I dont post my collections anymore because so many things have changed and I no longer know what I have. 
A few months ago there was a Paph Magic Lantern (delenatii x micranthum) album on eBay. I was wondering if someone on this forum got the plant. I have only seen it once before at Woodstream. I was looking thru the catalog of Formosa Orchids, who I assumed would have this cross, and they did not have it. Do any members know of a supply for this cross?


----------



## NYEric (Dec 19, 2011)

Bump!


----------



## Lycaste53 (Dec 19, 2011)

I don´t understand what you want to say with:´..I dont post my collections anymore....and I no longer know what I have..´
That´s quite cryptic...is it
a problem with taxonomy?
a problem with lost labels
a problem with beeing upset to post any more?
If you dont know what you have, you shold post it and some of us will be quite engaged to help you by re- labeling


----------



## Hakone (Dec 19, 2011)

NYEric said:


> I dont post my collections anymore because so many things have changed and I no longer know what I have.
> A few months ago there was a Paph Magic Lantern (delenatii x micranthum) album on eBay. I was wondering if someone on this forum got the plant. I have only seen it once before at Woodstream. I was looking thru the catalog of Formosa Orchids, who I assumed would have this cross, and they did not have it. Do any members know of a supply for this cross?



http://www.sunsetvalleyorchids.com/htm/photo_detail.php?prod=1088


----------



## tomkalina (Dec 19, 2011)

Hi Eric,

We have them in the lab, but flasks won't be available until May-June, 2012. The cross is Paph. Magic Lantern (micranthum fma album `Egret' x delenatii fma album `Snowflake'). Here's a photo of our ML 'Opalescent' JC/AOS clone; FYI - there have only been two awards to this form, and both showed faint traces of pink in the petal veins. I don't know of any 'pure' albums - maybe when we self 'Opalescent'?





Uploaded with ImageShack.us


----------



## wojtek (Dec 19, 2011)

NYEric said:


> I dont post my collections anymore because so many things have changed and I no longer know what I have.
> A few months ago there was a Paph Magic Lantern (delenatii x micranthum) album on eBay. I was wondering if someone on this forum got the plant. I have only seen it once before at Woodstream. I was looking thru the catalog of Formosa Orchids, who I assumed would have this cross, and they did not have it. Do any members know of a supply for this cross?

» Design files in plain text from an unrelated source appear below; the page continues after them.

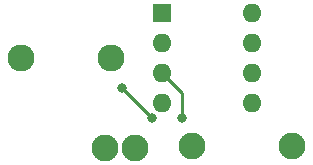
<source format=gbr>
%TF.GenerationSoftware,KiCad,Pcbnew,7.0.6-0*%
%TF.CreationDate,2023-08-01T21:24:21-04:00*%
%TF.ProjectId,Light_Alarm,4c696768-745f-4416-9c61-726d2e6b6963,rev?*%
%TF.SameCoordinates,Original*%
%TF.FileFunction,Copper,L2,Bot*%
%TF.FilePolarity,Positive*%
%FSLAX46Y46*%
G04 Gerber Fmt 4.6, Leading zero omitted, Abs format (unit mm)*
G04 Created by KiCad (PCBNEW 7.0.6-0) date 2023-08-01 21:24:21*
%MOMM*%
%LPD*%
G01*
G04 APERTURE LIST*
G04 Aperture macros list*
%AMFreePoly0*
4,1,35,0.312797,1.099367,0.509479,1.023172,0.688811,0.912134,0.844687,0.770034,0.971798,0.601712,1.065816,0.412899,1.123538,0.210026,1.143000,0.000000,1.123538,-0.210026,1.065816,-0.412899,0.971798,-0.601712,0.844687,-0.770034,0.688811,-0.912134,0.509479,-1.023172,0.312797,-1.099367,0.105463,-1.138124,-0.105463,-1.138124,-0.312797,-1.099367,-0.509479,-1.023172,-0.688811,-0.912134,
-0.844687,-0.770034,-0.971798,-0.601712,-1.065816,-0.412899,-1.123538,-0.210026,-1.143000,0.000000,-1.123538,0.210026,-1.065816,0.412899,-0.971798,0.601712,-0.844687,0.770034,-0.688811,0.912134,-0.509479,1.023172,-0.312797,1.099367,-0.105463,1.138124,0.105463,1.138124,0.312797,1.099367,0.312797,1.099367,$1*%
G04 Aperture macros list end*
%TA.AperFunction,ComponentPad*%
%ADD10C,2.286000*%
%TD*%
%TA.AperFunction,ComponentPad*%
%ADD11R,1.600000X1.600000*%
%TD*%
%TA.AperFunction,ComponentPad*%
%ADD12O,1.600000X1.600000*%
%TD*%
%TA.AperFunction,ComponentPad*%
%ADD13FreePoly0,0.000000*%
%TD*%
%TA.AperFunction,ViaPad*%
%ADD14C,0.800000*%
%TD*%
%TA.AperFunction,Conductor*%
%ADD15C,0.250000*%
%TD*%
G04 APERTURE END LIST*
D10*
%TO.P,U3,1,VCC*%
%TO.N,Net-(U1-XTAL1{slash}PB3)*%
X143865000Y-93980000D03*
%TO.P,U3,2,GND*%
%TO.N,Net-(U1-GND)*%
X151465000Y-93980000D03*
%TD*%
D11*
%TO.P,U1,1,~{RESET}/PB5*%
%TO.N,unconnected-(U1-~{RESET}{slash}PB5-Pad1)*%
X155815000Y-90215000D03*
D12*
%TO.P,U1,2,XTAL1/PB3*%
%TO.N,Net-(U1-XTAL1{slash}PB3)*%
X155815000Y-92755000D03*
%TO.P,U1,3,XTAL2/PB4*%
%TO.N,Net-(U1-XTAL2{slash}PB4)*%
X155815000Y-95295000D03*
%TO.P,U1,4,GND*%
%TO.N,Net-(U1-GND)*%
X155815000Y-97835000D03*
%TO.P,U1,5,AREF/PB0*%
%TO.N,unconnected-(U1-AREF{slash}PB0-Pad5)*%
X163435000Y-97835000D03*
%TO.P,U1,6,PB1*%
%TO.N,unconnected-(U1-PB1-Pad6)*%
X163435000Y-95295000D03*
%TO.P,U1,7,PB2*%
%TO.N,unconnected-(U1-PB2-Pad7)*%
X163435000Y-92755000D03*
%TO.P,U1,8,VCC*%
%TO.N,Net-(U1-VCC)*%
X163435000Y-90215000D03*
%TD*%
D13*
%TO.P,R2,1*%
%TO.N,Net-(U1-XTAL2{slash}PB4)*%
X158310000Y-101500000D03*
%TO.P,R2,2*%
%TO.N,Net-(U1-GND)*%
X166810000Y-101500000D03*
%TD*%
%TO.P,R1,1*%
%TO.N,Net-(U1-VCC)*%
X151000000Y-101600000D03*
%TO.P,R1,2*%
%TO.N,Net-(U1-XTAL2{slash}PB4)*%
X153540000Y-101600000D03*
%TD*%
D14*
%TO.N,Net-(U1-GND)*%
X154940000Y-99060000D03*
X152400000Y-96520000D03*
%TO.N,Net-(U1-XTAL2{slash}PB4)*%
X157480000Y-99060000D03*
%TD*%
D15*
%TO.N,Net-(U1-GND)*%
X152400000Y-96520000D02*
X154940000Y-99060000D01*
%TO.N,Net-(U1-XTAL2{slash}PB4)*%
X157480000Y-99060000D02*
X157480000Y-96960000D01*
X157480000Y-96960000D02*
X155815000Y-95295000D01*
%TD*%
M02*

</source>
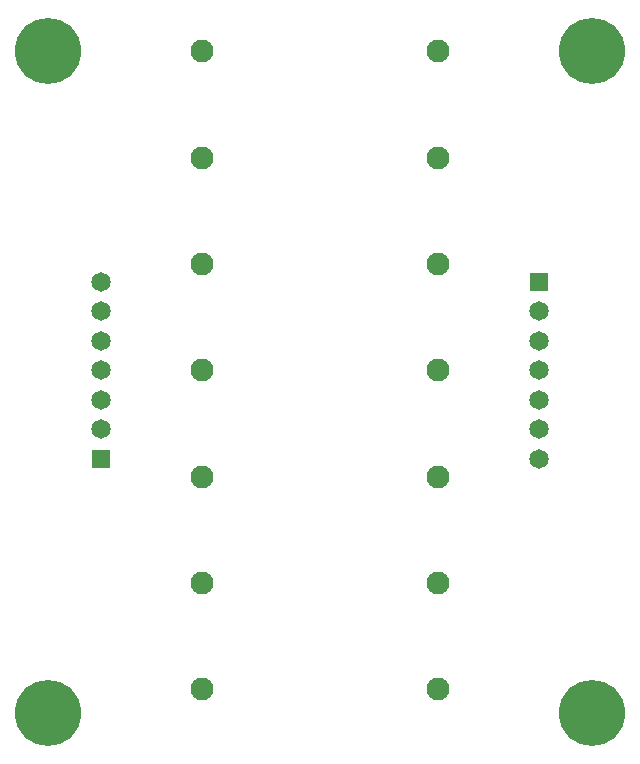
<source format=gts>
G04 #@! TF.GenerationSoftware,KiCad,Pcbnew,(6.0.9)*
G04 #@! TF.CreationDate,2023-02-13T08:52:12+09:00*
G04 #@! TF.ProjectId,AMS_Fuse,414d535f-4675-4736-952e-6b696361645f,rev?*
G04 #@! TF.SameCoordinates,Original*
G04 #@! TF.FileFunction,Soldermask,Top*
G04 #@! TF.FilePolarity,Negative*
%FSLAX46Y46*%
G04 Gerber Fmt 4.6, Leading zero omitted, Abs format (unit mm)*
G04 Created by KiCad (PCBNEW (6.0.9)) date 2023-02-13 08:52:12*
%MOMM*%
%LPD*%
G01*
G04 APERTURE LIST*
%ADD10C,5.600000*%
%ADD11C,1.950000*%
%ADD12R,1.650000X1.650000*%
%ADD13C,1.650000*%
G04 APERTURE END LIST*
D10*
G04 #@! TO.C,REF\u002A\u002A*
X115000000Y-125000000D03*
G04 #@! TD*
G04 #@! TO.C,REF\u002A\u002A*
X161000000Y-125000000D03*
G04 #@! TD*
G04 #@! TO.C,REF\u002A\u002A*
X161000000Y-69000000D03*
G04 #@! TD*
G04 #@! TO.C,REF\u002A\u002A*
X115000000Y-69000000D03*
G04 #@! TD*
D11*
G04 #@! TO.C,F6*
X128000000Y-114000000D03*
X148000000Y-114000000D03*
G04 #@! TD*
D12*
G04 #@! TO.C,J1*
X119450000Y-103500000D03*
D13*
X119450000Y-101000000D03*
X119450000Y-98500000D03*
X119450000Y-96000000D03*
X119450000Y-93500000D03*
X119450000Y-91000000D03*
X119450000Y-88500000D03*
G04 #@! TD*
D12*
G04 #@! TO.C,J2*
X156550000Y-88500000D03*
D13*
X156550000Y-91000000D03*
X156550000Y-93500000D03*
X156550000Y-96000000D03*
X156550000Y-98500000D03*
X156550000Y-101000000D03*
X156550000Y-103500000D03*
G04 #@! TD*
D11*
G04 #@! TO.C,F5*
X128000000Y-105000000D03*
X148000000Y-105000000D03*
G04 #@! TD*
G04 #@! TO.C,F1*
X128000000Y-69000000D03*
X148000000Y-69000000D03*
G04 #@! TD*
G04 #@! TO.C,F2*
X128000000Y-78000000D03*
X148000000Y-78000000D03*
G04 #@! TD*
G04 #@! TO.C,F3*
X128000000Y-87000000D03*
X148000000Y-87000000D03*
G04 #@! TD*
G04 #@! TO.C,F7*
X128000000Y-123000000D03*
X148000000Y-123000000D03*
G04 #@! TD*
G04 #@! TO.C,F4*
X128000000Y-96000000D03*
X148000000Y-96000000D03*
G04 #@! TD*
M02*

</source>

Eric, If you have too many orchids, you can send some plants to me :


----------



## NYEric (Dec 19, 2011)

Lycaste53 said:


> I don´t understand what you want to say with:´..I dont post my collections anymore....and I no longer know what I have..´
> That´s quite cryptic...is it
> a problem with taxonomy?
> a problem with lost labels
> ...


Lost some plants (many) during summer heat; have some "interesting" plants, have many plants and little time. 



Hakone said:


> http://www.sunsetvalleyorchids.com/htm/photo_detail.php?prod=1088


Thanks, I'm sure this is an archived link. 



tomkalina said:


> Hi Eric,
> 
> We have them in the lab, but flasks won't be available until May-June, 2012.


Well, you know I'm good for a couple, thanks!


----------